我要在上面的示例EXPECTED_RESULT中将PARENT,A_CHILD和B_CHILD的三个数据帧连接到一个数据帧。 我找到了解决方案,但速度很慢:

val parentDF = ...
val childADF = ...
val childBDF = ...

val aggregatedAColName = "CHILD_A"
val aggregatedBColName = "CHILD_B"

val columns = List("key_col_0", "key_col_1", "key_col_2", "key_col_3", "val_0")
val keyColumns = List("key_col_0", "key_col_1", "key_col_2", "key_col_3")

val nestedAColumns = keyColumns.map(x => col(x)) :+ struct(columns.map(col): _*).alias(aggregatedAColName)
val childADataFrame = childADF
  .select(nestedAColumns: _*)
  .repartition(keyColumns.map(col): _*)
  .groupBy(keyColumns.map(col): _*)
  .agg(collect_list(aggregatedAColName).alias(aggregatedAColName))
val joinedWithA = parentDF.join(childADataFrame, keyColumns, "left")

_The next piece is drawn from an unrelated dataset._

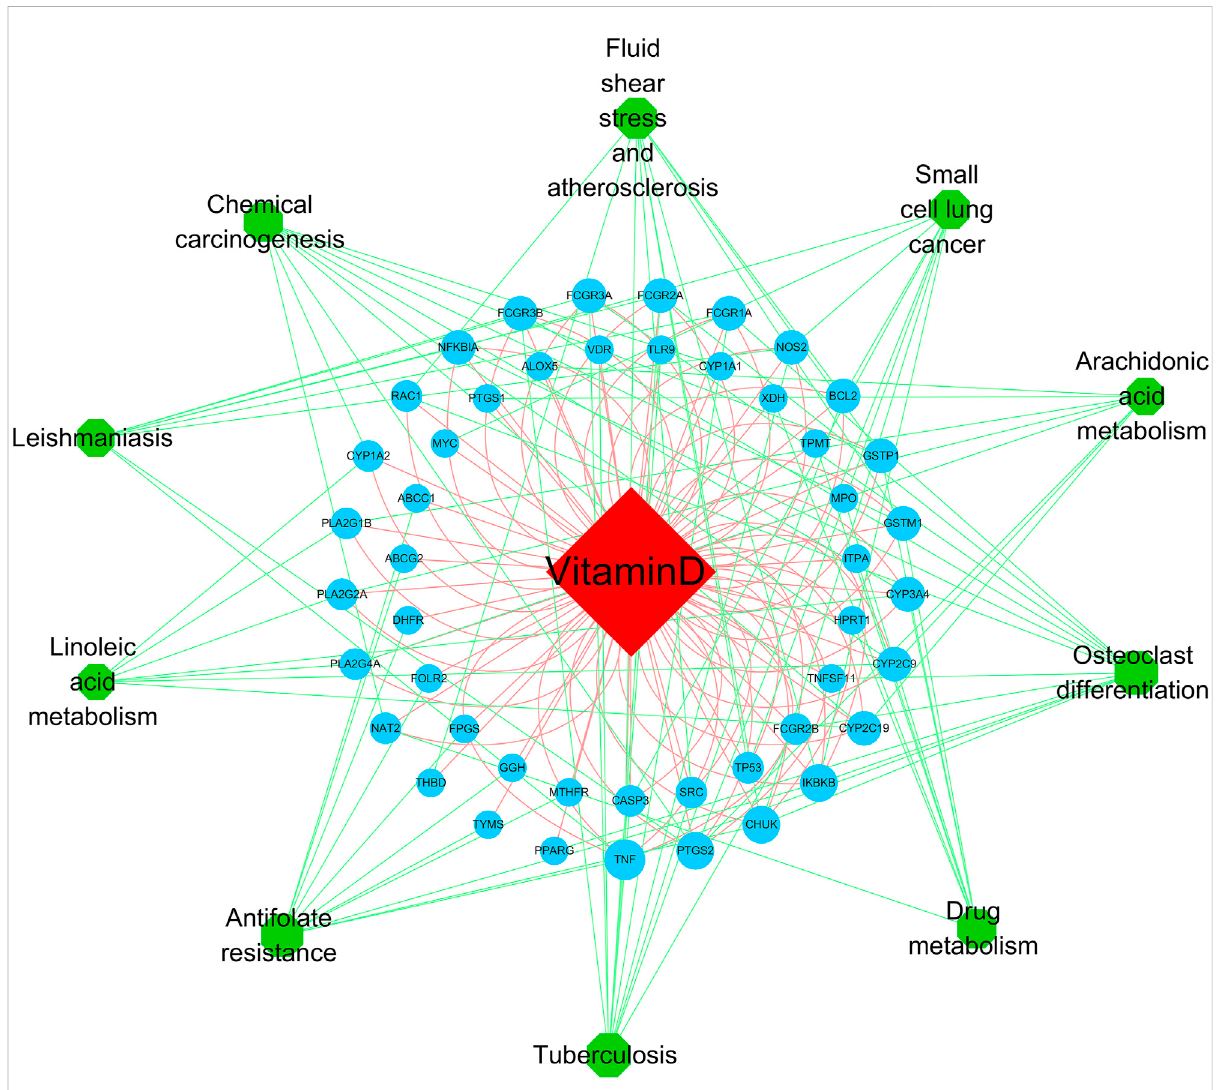
FIGURE 7 The vitamin D – target – pathway diagram of the top 10 pathways. The red diamond represents the drug, the blue circles represent overlapping genes, and the green circles represent pathways, p < 0.05.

val nestedBColumns = keyColumns.map(x => col(x)) :+ struct(columns.map(col): _*).alias(aggregatedBColName)
val childBDataFrame = childBDF
  .select(nestedBColumns: _*)
  .repartition(keyColumns.map(col): _*)
  .groupBy(keyColumns.map(col): _*)
  .agg(collect_list(aggregatedBColName).alias(aggregatedBColName))
val joinedWithB = joinedWithA.join(childBDataFrame, keyColumns, "left")

我如何更快地做到呢?

1 个答案:

答案 0 :(得分:-1)

我们可以将这些数据帧转换为rdd,然后转换为Pair RDD。然后,我们可以使用leftOuterJoin两次。我们将具有以下类型的值。

((key000000,key000001,key000002,key000003,val_0),(1,Some(1),Some(1)))
((key000010,key000011,key000012,key000013,val_1),(1,Some(1),None))

,依此类推...然后可以将它们映射到所需的表单。希望这会有所帮助。